The Greek case has also highlighted fault lines at the EU level: namely, the problem of fiscal imbalances between EU countries. Granted, Europe is not a political union – far from it – and therefore it does not have any mechanisms to coordinate socio-economic policy. Given the loose nature of the Union, countries produce economic policies whose content is a blend of national and EU priorities. What Germany’s conservative government is currently doing, however, is to deliberately transfer the political cost of its domestic policies to the countries of the south, thus exacerbating the problem. For years Germany has followed deflationary policies to keep labor costs down (thus effecting a real exchange rate differential with other countries), and has amassed a big trade surplus. So, despite the export orgy, little has trickled down to the (now disaffected) German worker. The German surplus is, of course, other countries’ deficit. But the Euro was introduced to stop such beggar-thy-neighbor mercantilist policies of devaluation and export. In our view a competitive economy that exports 2/3 of its products to other EU countries needs them, and should care about fiscal imbalances, given that Europe is now a Union – even if a loose one. We don’t see the reason for huge surpluses coupled with keeping costs low, while at the same time being on the Euro, other than economic nationalism. Furthermore, insult is added to injury when the political cost of these policies is transferred to outsiders. Its extremely misleading when, in view of the upcoming elections, Angela Merkel defends her government’s economic policies by saying that Germany is not going to save any Greek pensioners: Greek pensioners did not ask to be saved; Greece asked for a loan, not a transfer. The German economic hardship, and the resulting unpopularity of the current government, is a result of strictly German economic preferences (described above) and not German magnanimity towards Greek pensioners – or anybody else for that matter.

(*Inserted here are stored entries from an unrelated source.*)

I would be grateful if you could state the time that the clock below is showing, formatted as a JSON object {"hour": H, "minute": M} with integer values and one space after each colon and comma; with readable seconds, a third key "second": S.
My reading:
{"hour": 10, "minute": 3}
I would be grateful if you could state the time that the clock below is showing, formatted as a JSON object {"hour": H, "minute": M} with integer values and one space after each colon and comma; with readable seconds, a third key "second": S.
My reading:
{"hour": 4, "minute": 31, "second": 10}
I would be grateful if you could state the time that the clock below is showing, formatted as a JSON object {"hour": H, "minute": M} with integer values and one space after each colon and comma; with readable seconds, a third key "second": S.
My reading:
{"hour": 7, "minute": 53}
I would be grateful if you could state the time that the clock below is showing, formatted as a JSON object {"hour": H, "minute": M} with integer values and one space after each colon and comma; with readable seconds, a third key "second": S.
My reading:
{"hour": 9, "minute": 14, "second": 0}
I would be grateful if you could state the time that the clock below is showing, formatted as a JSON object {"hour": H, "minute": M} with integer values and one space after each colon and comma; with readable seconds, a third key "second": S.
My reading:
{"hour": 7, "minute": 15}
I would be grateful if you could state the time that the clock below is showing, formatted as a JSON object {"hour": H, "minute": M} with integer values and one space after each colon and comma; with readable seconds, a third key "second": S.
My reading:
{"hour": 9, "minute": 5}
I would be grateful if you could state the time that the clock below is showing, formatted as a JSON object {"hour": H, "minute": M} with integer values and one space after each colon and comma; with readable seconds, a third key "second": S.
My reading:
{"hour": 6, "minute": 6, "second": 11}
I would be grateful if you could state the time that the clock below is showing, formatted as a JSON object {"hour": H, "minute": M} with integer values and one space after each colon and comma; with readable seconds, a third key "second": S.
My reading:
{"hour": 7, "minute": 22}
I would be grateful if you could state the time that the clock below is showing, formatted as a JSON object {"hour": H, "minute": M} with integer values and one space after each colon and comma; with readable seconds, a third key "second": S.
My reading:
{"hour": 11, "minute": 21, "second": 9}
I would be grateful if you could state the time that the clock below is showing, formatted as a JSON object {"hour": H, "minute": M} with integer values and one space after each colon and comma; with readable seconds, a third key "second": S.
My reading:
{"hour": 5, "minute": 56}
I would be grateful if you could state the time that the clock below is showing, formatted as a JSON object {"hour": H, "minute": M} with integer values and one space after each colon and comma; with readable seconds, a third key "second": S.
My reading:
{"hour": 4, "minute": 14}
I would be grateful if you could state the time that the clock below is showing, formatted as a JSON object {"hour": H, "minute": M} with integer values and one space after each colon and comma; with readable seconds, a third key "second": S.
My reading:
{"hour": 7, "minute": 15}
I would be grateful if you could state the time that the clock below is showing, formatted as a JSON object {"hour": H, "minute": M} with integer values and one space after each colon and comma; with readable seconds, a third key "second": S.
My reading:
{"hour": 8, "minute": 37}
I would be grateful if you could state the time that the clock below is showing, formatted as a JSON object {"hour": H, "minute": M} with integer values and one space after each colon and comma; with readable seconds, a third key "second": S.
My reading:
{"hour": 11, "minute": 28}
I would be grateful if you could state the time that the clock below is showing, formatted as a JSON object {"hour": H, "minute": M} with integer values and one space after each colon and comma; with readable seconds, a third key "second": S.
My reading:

Finally, a note about the some of the criticism Greece is receiving: it is extremely hypocritical – not because its inaccurate, but because its true for everybody, not just Greece. Take the constant accusations in the international press and some political circles that Greece has been living beyond its means. Its true. But the current credit crisis is about everyone living beyond their means – not just Greece. That’s why it’s called a credit crisis, and that’s why it’s international. Take a look at the numbers for Spain and Ireland, not to mention Italy (some say that Greeks are saints compared to what Italians have done in their national accounts). And what about the US?
Or take the accusations about corruption. Corruption is indeed a reality in Greece. It is condemnable and has to be amended. Any argument beyond that we find unreasonable, especially when we see so much corruption coming from the same sources who hold this holier-than-thou attitude. Berating the Greeks for their corrupt practices is very convenient. It is also very convenient to overlook facts such as that tiny corrupt Greece (which is stealing away German entitlements according to Angela Merkel) is the #4 buyer of German weapons – and given its size, that is a lot. And what about Daimler and Siemens that had setup an elaborate account system to bribe their way through most major contracts they “deserved”, and not just in Greece, but all over Europe? While we are at it, what about the credit default swap deals between Greece and Goldman Sachs, deals which were perfectly legal and, of course, unregulated. Who was the on the other end of this transaction? And what about big corruption: Goldman Sachs stealing some poor guys pensions while some fat cat made 1 billion in some CDS that remained unregulated because Wall Street owns the US senate, without anyone challenging the deregulation orthodoxy? This is the same orthodoxy that allowed shadowy lending to European countries.
The list is endless. We for one, abhor corruption wherever we encounter it.